Wenn man den venezolanischen Parlamentarier Américo De Grazia fragt, wer in seinem Bundessstaat Bolívar das Sagen hat, dann muss er nicht lange überlegen. "Die kolumbianische Linksguerilla ELN und die Hisbollah-Miliz", sagt er dann.
De Grazia vertritt den rohstoffreichen Bundesstaat in der Nationalversammlung in Caracas als Abgeordneter. Und er klagt schon lange klagt darüber, dass sich in seinem Staat im Süden nahe der Grenzen zu Kolumbien und Brasilien mit Einwilligung der Regierung gewalttätige Gruppen breitgemacht haben und dort unter anderem Gold und Diamanten abbauen.
Und wenn De Grazia mit dem SPIEGEL über die Präsenz der libanesischen Schiitenmiliz Hisbollah in Venezuela spricht, dann nennt er auch den Namen eines sehr wichtigen Mannes in Venezuela: Tareck El Aissami. Der 45-Jährige, der aus einer syrisch-libanesischen Familie stammt, ist einer der engsten Vertrauten von Machthaber Nicolás Maduro und derzeit Minister für Industrie und Nationale Produktion. Von Anfang 2017 bis Juni 2018 hatte er das Amt des Vize-Präsidenten inne und galt damals als möglicher Nachfolger Maduros. Dann begannen die USA, gegen El Aissami wegen angeblichen Drogenschmuggels zu ermitteln.
Am 8. März beschuldigte ein Bundesgericht in Manhattan den Minister, er nutze seine Machtposition, um ein internationales Drogenschmuggelnetz aufzubauen und die Rauschgiftrouten in die USA zu organisieren. Das US-Finanzministerium hatte El Aissami bereits vor zwei Jahren auf eine schwarze Liste gesetzt und sein Vermögen in den USA eingefroren.
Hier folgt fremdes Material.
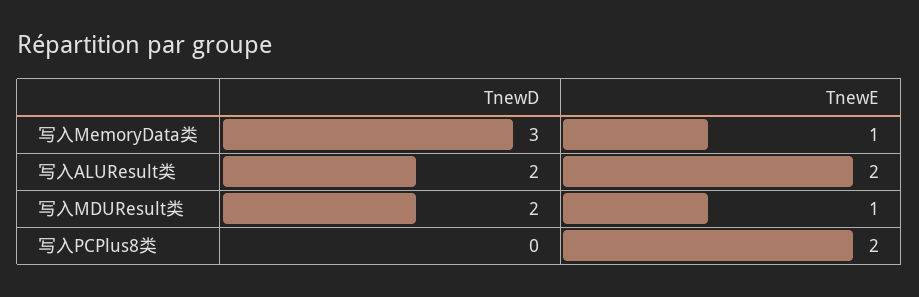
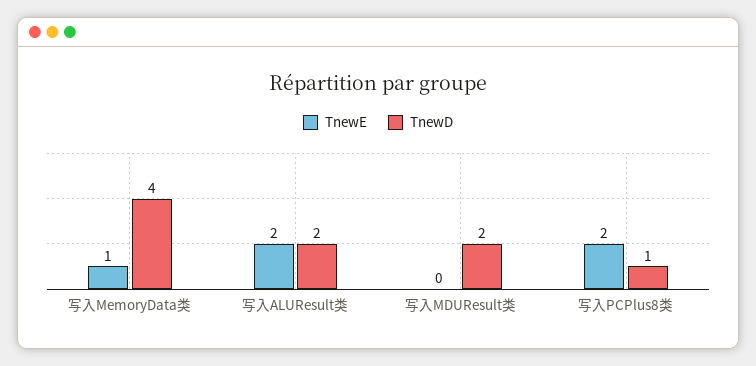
  {
    "TnewD": {
-     "写入MemoryData类": 3,
+     "写入MemoryData类": 4,
      "写入ALUResult类": 2,
      "写入MDUResult类": 2,
-     "写入PCPlus8类": 0
+     "写入PCPlus8类": 1
    },
    "TnewE": {
      "写入MemoryData类": 1,
      "写入ALUResult类": 2,
-     "写入MDUResult类": 1,
+     "写入MDUResult类": 0,
      "写入PCPlus8类": 2
    }
  }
Laut De Grazia hat El Aissami dem militärischen Ableger der libanesischen Hisbollah in Venezuela den Zugang ermöglicht. Und in Bolívar mischt die bewaffnete Gruppe im illegalen Abbau der Rohstoffe mit. Die Gewinne sacken die Milizionäre teils selber ein, teils helfen sie der Regierung, die wertvollen Metalle und Erze in aller Welt zu Geld zu machen. Wegen der verschärften US-Sanktionen sucht Maduro überall nach Devisen und plündert dafür auch die Rohstoffe des Landes.
De Grazias Vorwürfe decken sich mit einem Bericht der "New York Times", wonach gegen El Aissami nicht nur die US-Justiz ermittelt, sondern sogar der eigene venezolanische Geheimdienst. Der berüchtigte "Servicio Bolivariano de Inteligencia" (Sebin) hat El Aissami demnach jahrelang wegen seiner möglichen Verbindungen in die Unterwelt ausspioniert. Pikant daran ist, dass der Politiker während seiner Zeit als Vize-Präsident formell sogar Chef des Sebin war.